No city or county in Georgia has yet to order such a ban, but supporters say they're reacting to bans in other states. A state Senate committee could consider a similar bill Tuesday, with widespread backing from business interests.

House Bill 150 gives Georgians a resilient path for assuring the lowest possible energy pricing in their homes and business,” said Rep. Bruce Williamson, the Monroe Republican who is sponsoring the measure. “It assures consumers freedom of choice and lets the free market work to keep prices low.”

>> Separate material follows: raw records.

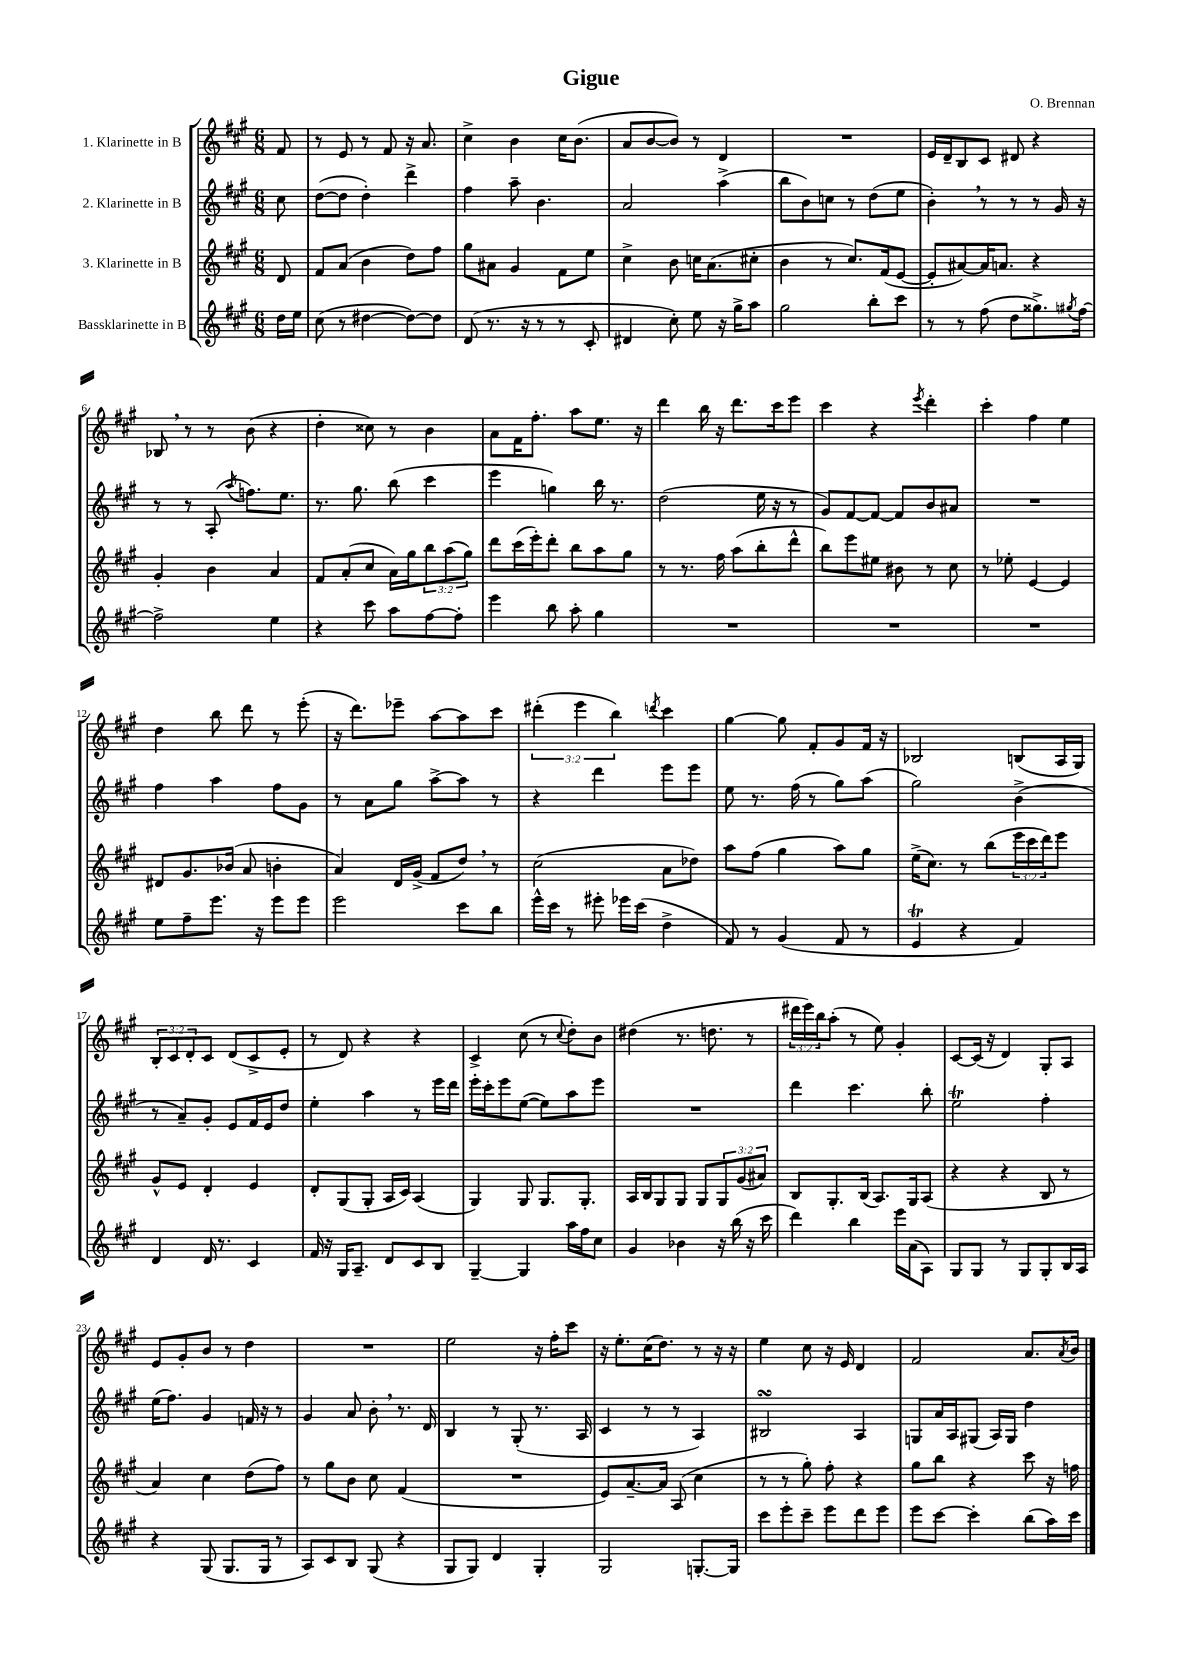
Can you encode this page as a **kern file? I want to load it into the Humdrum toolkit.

**kern	**kern	**kern	**kern
*staff4	*staff3	*staff2	*staff1
*clefG2	*clefG2	*clefG2	*clefG2
*k[f#c#g#]	*k[f#c#g#]	*k[f#c#g#]	*k[f#c#g#]
*M6/8	*M6/8	*M6/8	*M6/8
16dd	8d	8cc#	8f#
16ee	.	.	.
=	=	=	=
(8cc#	8f#	([8dd	8r
8r	(8a	8dd]	8e
[4dd#	4b	4dd')	8r
.	.	.	8f#
8dd#_)	8dd)	4ddd^	16r
.	.	.	8.a
8dd#]	8ff#	.	.
=	=	=	=
(8d	8gg#	4ff#	4cc#^
8.r	8a#	.	.
.	4g#	8aa~	4b
16r	.	.	.
8r	.	4.b	.
8r	8f#	.	16cc#
.	.	.	(8.b
8c#'	8ee	.	.
=	=	=	=
4d#	4cc#^	2a	8a
.	.	.	[8b
8cc#')	8b	.	8b])
8ee	16cc	.	8r
.	(8.a	.	.
16r	.	(4aa^	4d
16gg#^	.	.	.
8aa	8cc#'	.	.
=	=	=	=
2gg#	4b	8bb	2.r
.	.	8b)	.
.	8r	8cc	.
.	8.cc#)	8r	.
8bb'	.	(8dd	.
.	(16f#	.	.
8ccc#	[8e	8ee	.
=	=	=	=
8r	8e']	4b')	16e
.	.	.	16d~
8r	[8a#)	.	8B
(8ff#	16a#]	8r	8c#
.	8.a	.	.
8dd	.	8r	8d#
8.gg##^)	4r	8r	4r
.	.	16g#	.
8qgg#	.	.	.
[16ff#	.	16r	.
=	=	=	=
2ff#^]	4g#'	8r	8B-
.	.	8r	8r
.	4b	(8A'	8r
.	.	8qaa	.
.	.	8.ff)	(8b
4ee	4a	.	4r
.	.	8.ee	.
=	=	=	=
4r	8f#	8.r	4dd'
.	(8a'	.	.
.	.	8.gg#	.
8ccc#	8cc#	.	8cc##)
8aa	16a)	(8bb	8r
.	16gg#	.	.
[8ff#	12bb	4ccc#	4b
.	(12aa	.	.
8ff#']	.	.	.
.	12gg#)	.	.
=	=	=	=
4eee	8ddd	4eee	8a
.	(16ccc#	.	16f#
.	16eee')	.	8.ff#'
8bb	8ddd'	4gg)	.
8aa'	8bb	.	8aa
4gg#	8aa	16bb	8.ee
.	.	8.r	.
.	8gg#	.	.
.	.	.	16r
=	=	=	=
2.r	8r	(2dd	4ddd
.	8.r	.	.
.	.	.	16bb
.	16ff#	.	16r
.	(8aa	.	8.ddd
.	8bb'	16ee	.
.	.	16r	16ccc#
.	8ddd^^	8r	8eee
=	=	=	=
2.r	8bb)	8g#)	4ccc#
.	8eee	[8f#	.
.	8ee#	8f#_	4r
.	8b#	8f#]	.
.	.	.	8qeee
.	8r	8b	4ddd'
.	8cc#	8a#	.
=	=	=	=
2.r	8r	2.r	4ccc#'
.	8ee-'	.	.
.	[4e	.	4ff#
.	4e]	.	4ee
=	=	=	=
8ee	8d#	4ff#	4dd
8ff#~	8.g#	.	.
8.eee	.	4aa	8bb
.	(16b-	.	.
.	8a	.	8ddd
16r	.	.	.
8eee	4b'	8ff#	8r
8eee	.	8g#	(8eee'
=	=	=	=
2eee	4a)	8r	16r
.	.	.	8.ddd)
.	.	8a	.
.	16d	8gg#	8eee-~
.	(16g#^	.	.
.	8f#	[8aa^	[8aa
8ccc#	8dd)	8aa]	8aa]
8bb	8r	8r	8ccc#
=	=	=	=
16eee^^	(2cc#	4r	(6ddd#'
16ccc#	.	.	.
8r	.	.	.
.	.	.	6eee
8eee#'	.	4ddd	.
.	.	.	6bb)
16eee-	.	.	.
(16ccc#	.	.	.
.	.	.	8qddd
4dd^	8a	8eee	4ccc#
.	8dd-)	8eee	.
=	=	=	=
8f#)	8aa	8ee	[4gg#
8r	(8ff#	8.r	.
(4g#	4gg#	.	8gg#]
.	.	(16ff#	.
.	.	8r	8f#'
8f#	8aa)	8gg#)	8g#
8r	8gg#	(8aa	16f#
.	.	.	16r
=	=	=	=
4e	(16ee^	2gg#)	2B-
.	8.cc#)	.	.
4r	8r	.	.
.	(8bb	.	.
4f#)	24eee	(4b^	(8B
.	24ccc#	.	.
.	24ddd)	.	.
.	8eee	.	16A
.	.	.	16G#)
=	=	=	=
4d	8g#^^	8r	12B'
.	.	.	12c#
.	8e	8a~)	.
.	.	.	12d'
16d	4d'	8g#'	8c#
8.r	.	.	.
.	.	8e	(8d
4c#	4e	16f#	8c#^
.	.	16e	.
.	.	8dd	8e'
=	=	=	=
16f#	8d'	4ee'	8r
16r	.	.	.
16G#	(8G#	.	8d)
8.A~	.	.	.
.	8G#'	4aa	4r
8d	16A	.	.
.	16c#)	.	.
8c#	(4A	8r	4r
8B	.	16eee	.
.	.	16ddd	.
=	=	=	=
[4G#~	4G#)	16eee'	4c#^
.	.	16ccc#'	.
.	.	8eee	.
4G#]	8G#	([8ee	(8cc#
.	8.G#	8ee])	8r
.	.	.	8qqcc#
16aa	.	8aa	8dd')
16ff#	8.G#'	.	.
8cc#	.	8eee	8b
=	=	=	=
4g#	16A	2.r	(4dd#
.	16B	.	.
.	8G#	.	.
4b-	8G#	.	8.r
.	8G#	.	.
.	.	.	8.dd
16r	12G#	.	.
(16bb	.	.	.
.	(12g#	.	.
16r	.	.	8r
.	12a#)	.	.
16ccc#	.	.	.
=	=	=	=
4ddd)	8B	4ddd	24ddd#
.	.	.	24eee)
.	.	.	24bb
.	8.G#'	.	(8aa'
4bb	.	4.ccc#	8r
.	(16B	.	.
.	8.A)	.	8ee)
16eee	.	.	4g#'
(16a	16G#	.	.
8A)	(8A	8bb'	.
=	=	=	=
8G#	4r	2ee	[8c#
8G#	.	.	(16c#]
.	.	.	16r
8r	4r	.	4d)
8G#	.	.	.
8G#'	8B	4ff#'	8G#'
16B	8r	.	8A
16A	.	.	.
=	=	=	=
4r	4a)	(16ee	8e
.	.	8.ff#)	.
.	.	.	8g#'
(8G#	4cc#	4g#	8b
8.G#	.	.	8r
.	(8dd	16f	4dd
16G#	.	16r	.
8r	8ff#)	8r	.
=	=	=	=
8A)	8r	4g#	2.r
8c#	8gg#	.	.
8B	8b	8a	.
(8G#	8cc#	8b'	.
4r	(4f#	8.r	.
.	.	16d	.
=	=	=	=
8G#	2.r	4B	2ee
8G#)	.	.	.
4d	.	8r	.
.	.	(8G#'	.
4G#'	.	8.r	16r
.	.	.	16ff#'
.	.	.	8ccc#
.	.	16A	.
=	=	=	=
2G#	8e)	4c#	16r
.	.	.	8.ee'
.	[8.a~	.	.
.	.	8r	(16cc#
.	16a]	.	8.dd)
.	(8A	8r	.
[8.G'	4cc#	4A)	8r
.	.	.	16r
16G]	.	.	16r
=	=	=	=
8ccc#	8r	2B#	4ee
8eee'	8r	.	.
8ccc#~	8gg#')	.	8cc#
8eee	8ff#'	.	16r
.	.	.	16e
8ddd	4r	4A	4d
8eee	.	.	.
=	=	=	=
8eee	8gg#	8G	2f#
[8ccc#	8bb	16a	.
.	.	16A	.
4ccc#']	4r	(8G#	.
.	.	16A)	.
.	.	16G#	.
(8bb	8ccc#	4dd	8.a
16aa)	16r	.	.
.	.	.	8qa
16ccc#	16ff	.	16b
==	==	==	==
*-	*-	*-	*-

Opponents said the bill would retard local efforts to fight climate change by limiting the use of fossil fuels. Georgia localities including Atlanta, Savannah, Clarkston, Augusta-Richmond and Athens-Clarke have pledged to use 100% renewable energy by 2050, although none have taken any steps to limit people from connecting to utilities that rely on fossil fuels.

“This bill says you have to permit new natural gas infrastructure 20-30 years down the road,” said Rep. David Dreyer, an Atlanta Democrat. “If a local government wants to be innovative 15 years from now, when renewables are affordable, reliable and readily accessible, we are prohibiting them from doing that."

Supporters said natural gas use is especially important for restaurants.

“This bill would put such a burden on restaurants. I’m not even sure the Waffle House would even exist if we didn’t pass this bill,” said Republican Rep. Kasey Carpenter, a Dalton Republican and restaurant owner. “Natural gas is important for my industry and for all restaurateurs. We’re all for local control until locals get out of control.”

Local leaders from several cities and Democratic lawmakers spoke against the bill at an online news conference, WABE-FM reported.

“None of us are standing out on the curb with pipe cutters,” Athens-Clarke Mayor Kelly Girtz said. “We’re not talking about cutting off any individual recipient of energies’ options right now.”